Since it’s the first show, the band wants to rehearse as many full tunes as possible before hitting feeding hour, so they give four from the set list a go. Everyone is fighting for a limited frequency band in the middle, the soundman says, shrugging. Think positive — could be everyone’s hammering away just to grab some levels now, and subtlety and restraint might rule tonight.
Back in the dressing room, Lefebvre’s publicist, Sharon Szmolyan, brags about the number of hits in L.A. Mike Bell’s Calgary Herald Lefebvre profile is getting. I guess she’s on the gravy train, too, collecting simoleons.
“When are we going to see you in L.A., John?” Szmolyan’s job is to get Lefebvre ink in Canada. For the U.S., he enlisted Shore Fire, an expensive, big-time publicity machine. It represents Bruce Springsteen, to name one superstar. The Canadian and American entities may or may not talk to one another.
Around 7:15 p.m. I sit down in one of the movable chairs that have been placed beside the soundboard at the back of the auditorium. People file in. There are an awful lot of people here for the opening act. Lefebvre has invited friends and family, sure. “I can’t believe it,” someone says, “he actually filled the place up.” It’s true. Not every one of the 1,800 seats, but Lefebvre has a good crowd on hand for his first show. The band walks on. Applause. Lefebvre walks on. More applause.
“Hi, Mom … you here? I’ve got a song for you later.”
Silence.
“Any of you ever done this before?”
Silence.
No, and neither has Lefebvre. He flubs the first line of “Painted Pony.” There is no instrumental introduction to the song, so his vocal is supposed to come in at once. He misses the post and catches the second line. It’s embarrassing, but no big deal. It won’t be perfect.
Lefebvre introduces each song, which starts to disrupt the rhythm of the show. For instance, he introduces the song he calls “Theme” as, “My friend Danny told me this joke. There’s a typo in that title. It’s actually ‘The Me.’” It might have been funnier when Danny said it.
Lefebvre’s band is lively and tight — not tight to its standards, but not bad for a first night. The leader has chosen mostly rock-oriented material — country rock, country swing, fifties jive-rock — to showcase his songwriting. When you have only forty minutes, hit them between the eyes seems to be the rationale. Just two ballads in his twelve-tune set — nothing like the ratio on his albums.

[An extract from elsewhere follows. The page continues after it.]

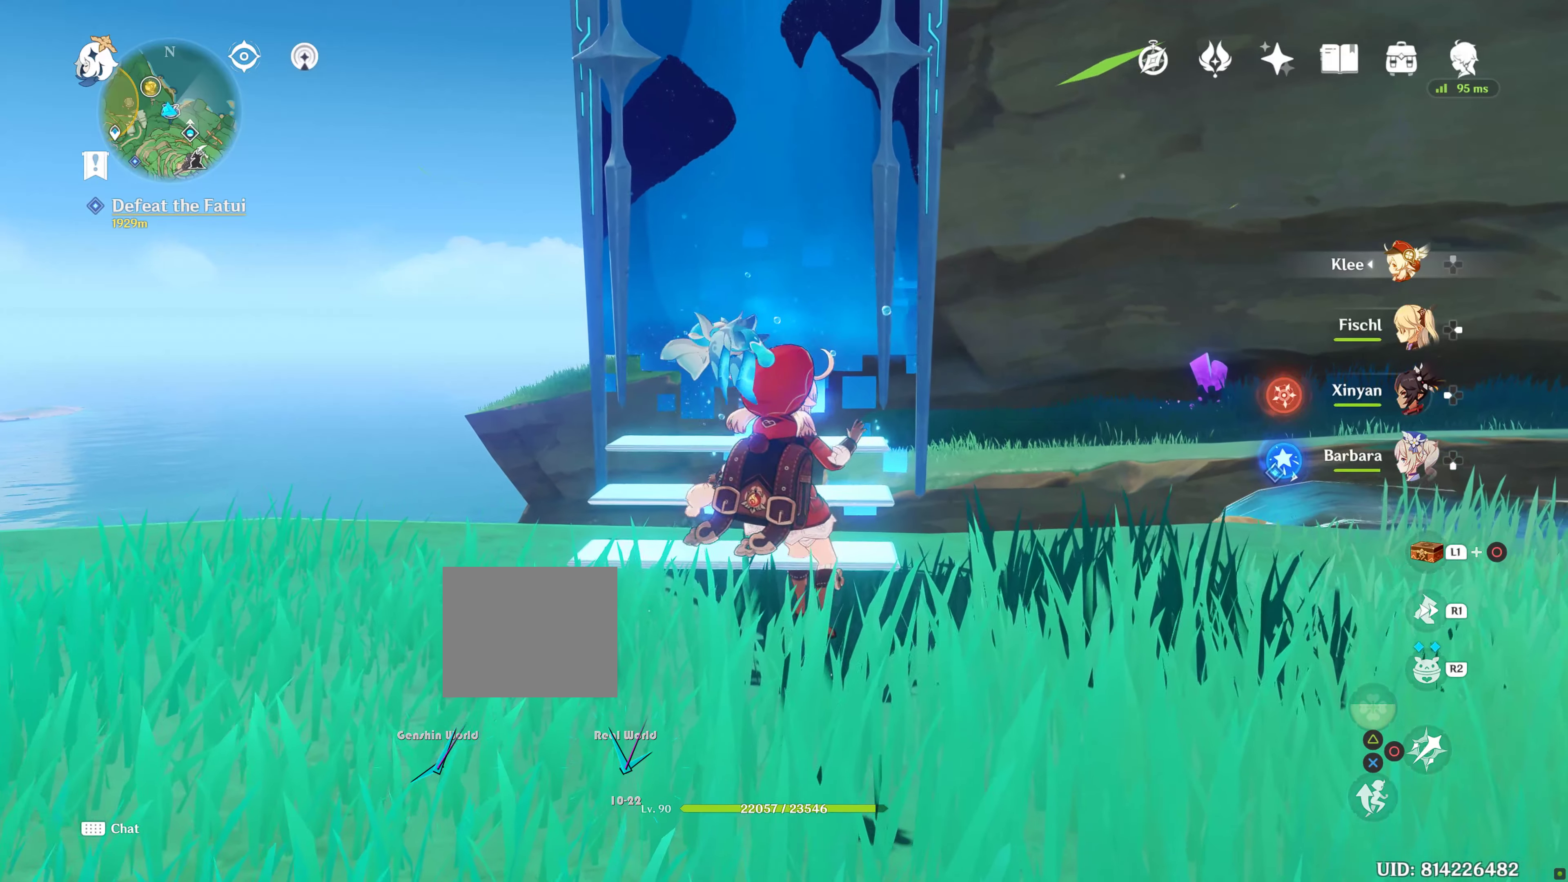
Gameplay with a controller (PlayStation layout); each line is a JSON object with the inputs held at the frame after it. "events" lists button and stick changes between this image and that frame as [ms after this image, input, new state], when the widget could be followed in between. Not read: L3.
{"buttons": ["SQUARE"], "left_stick": "center", "right_stick": "center", "events": [[433, "left_stick", "center"], [500, "SQUARE", "down"]]}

He introduces “Juice,” one of his booze songs: “You guys heard of Hank Snow? ‘I’ve Been Everywhere’? This is my tribute: ‘I Quit Everywhere.’ It’s a sixty-year-old’s rebel yell.” Lefebvre confesses he can’t stop drinking expensive wine. He’ll give up every other kind of booze, gladly, but don’t even try to stop him from ordering a several-hundred-dollar bottle of wine or two in a restaurant.
“Wakes and Dreams,” Lefebvre’s Procol Harum — influenced tune, sounds forced. No one in the band can get a purchase on the herks and jerks. It’s too fast to be an effective evocation of Procol, but the audience stays with Lefebvre. He’s getting through the set and the band is right there for him. And then there’s the strangest interlude. About two-thirds of the way through, Lefebvre leaves the stage. The band wonders what’s up. Is he coming back? Hey, we’re hanging out to dry here, Johnny. Don’t do this to us! After a lull, which is probably only a minute but seems interminable in concert time, Lefebvre bursts back on stage wearing a new jacket. Maybe it’s his James Brown moment, leaving the stage only to claw his way back. Can’t keep a greedy man down and all that. But Brown and Bobby Byrd had that routine worked out down to the last detail. Here we have either a wardrobe malfunction or a pee break.